Front Psychiatry. 2025 Aug 14;16:1622162. doi: 10.3389/fpsyt.2025.1622162. eCollection 2025.
The causal or direct connectivity alterations of triple network including salience network (SN), central executive network (CEN), and default mode network (DMN) in tobacco use disorder (TUD) and the neurobiological features associated with smoking motivation are still unclear, which hampered the development of a targeted intervention for TUD.
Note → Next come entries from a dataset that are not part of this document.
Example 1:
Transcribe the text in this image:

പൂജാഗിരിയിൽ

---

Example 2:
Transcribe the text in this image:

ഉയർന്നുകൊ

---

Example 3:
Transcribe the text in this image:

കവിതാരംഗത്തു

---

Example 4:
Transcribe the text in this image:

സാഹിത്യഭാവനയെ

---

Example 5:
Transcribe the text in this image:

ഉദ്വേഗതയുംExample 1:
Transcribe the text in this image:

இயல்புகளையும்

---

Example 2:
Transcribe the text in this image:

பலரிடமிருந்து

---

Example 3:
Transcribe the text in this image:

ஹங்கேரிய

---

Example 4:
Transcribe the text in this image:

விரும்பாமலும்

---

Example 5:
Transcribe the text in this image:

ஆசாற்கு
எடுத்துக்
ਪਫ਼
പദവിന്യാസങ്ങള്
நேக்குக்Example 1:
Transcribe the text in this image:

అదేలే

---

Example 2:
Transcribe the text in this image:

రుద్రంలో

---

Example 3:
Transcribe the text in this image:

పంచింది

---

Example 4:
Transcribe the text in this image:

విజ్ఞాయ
We recruited 93 male smokers and 55 male non-smokers and obtained their resting-state functional MRI (rs-fMRI) and smoking-related clinical scales. We applied dynamic causal modeling (DCM) to rs-fMRI to characterize changes of effective connectivity (EC) among seven major hubs from triple networks in TUD. Leave-one-out (LOO) cross-validation was used to investigate whether the altered EC could predict the smoking motivations (evaluated by Russell Reason for Smoking Questionnaire).
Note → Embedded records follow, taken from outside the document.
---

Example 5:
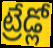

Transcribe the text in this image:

ట్రేడ్లో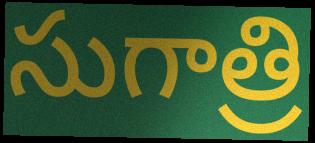
సుగాత్రి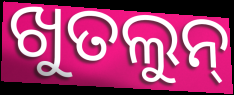
ଖୁତଲୁନ୍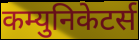
कम्युनिकेटर्स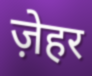
ज़ेहरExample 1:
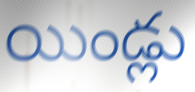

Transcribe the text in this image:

యిండ్లు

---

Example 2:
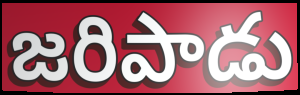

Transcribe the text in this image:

జరిపాడు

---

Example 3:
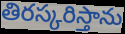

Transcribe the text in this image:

తిరస్కరిస్తాను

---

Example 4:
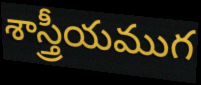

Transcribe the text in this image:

శాస్త్రీయముగ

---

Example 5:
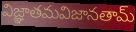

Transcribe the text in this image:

విజ్ఞాతమవిజానతామ్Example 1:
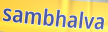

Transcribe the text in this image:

sambhalva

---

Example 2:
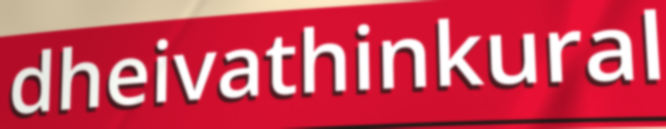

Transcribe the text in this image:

dheivathinkural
Compared with the control group, the TUD group displayed inhibitory extrinsic effective connectivity within SN. The abnormal ECs between networks were mainly characterized by uncoordinated switching between DMN and ECN activities in TUD individuals, with insula acting as a causal hub in this process. Moreover, increased EC from the right dorsolateral prefrontal cortex (R-DLPFC) and medial prefrontal cortex (MPFC) could predict the smoking motivations related to physical dependence.
This study revealed aberrant causal connectivity in triple network and clarified the potential neural mechanism of smoking behavior driven by physical dependence. These findings suggested that a network-derived indicator could be a potential bio-marker of TUD and help to identify the heterogeneity in the motivation of smoking behavior.
在烟草使用障碍(TUD)中,包括突显网络(SN)、中央执行网络(CEN)和默认模式网络(DMN)在内的三重网络的因果或直接连接性改变以及与吸烟动机相关的神经生物学特征仍不清楚,这阻碍了TUD靶向干预措施的发展。
我们招募了93名男性吸烟者和55名男性非吸烟者,并获取了他们的静息态功能磁共振成像(rs-fMRI)和与吸烟相关的临床量表。我们将动态因果模型(DCM)应用于rs-fMRI,以表征TUD中三重网络七个主要枢纽之间有效连接性(EC)的变化。采用留一法(LOO)交叉验证来研究改变的EC是否能预测吸烟动机(通过罗素吸烟原因问卷评估)。
与对照组相比,TUD组在SN内表现出抑制性外在有效连接性。网络之间的异常EC主要表现为TUD个体中DMN和ECN活动之间不协调的切换,岛叶在此过程中作为因果枢纽。此外,右侧背外侧前额叶皮质(R-DLPFC)和内侧前额叶皮质(MPFC)的EC增加可预测与身体依赖相关的吸烟动机。
本研究揭示了三重网络中异常的因果连接性,并阐明了由身体依赖驱动的吸烟行为的潜在神经机制。这些发现表明,基于网络的指标可能是TUD的潜在生物标志物,并有助于识别吸烟行为动机的异质性。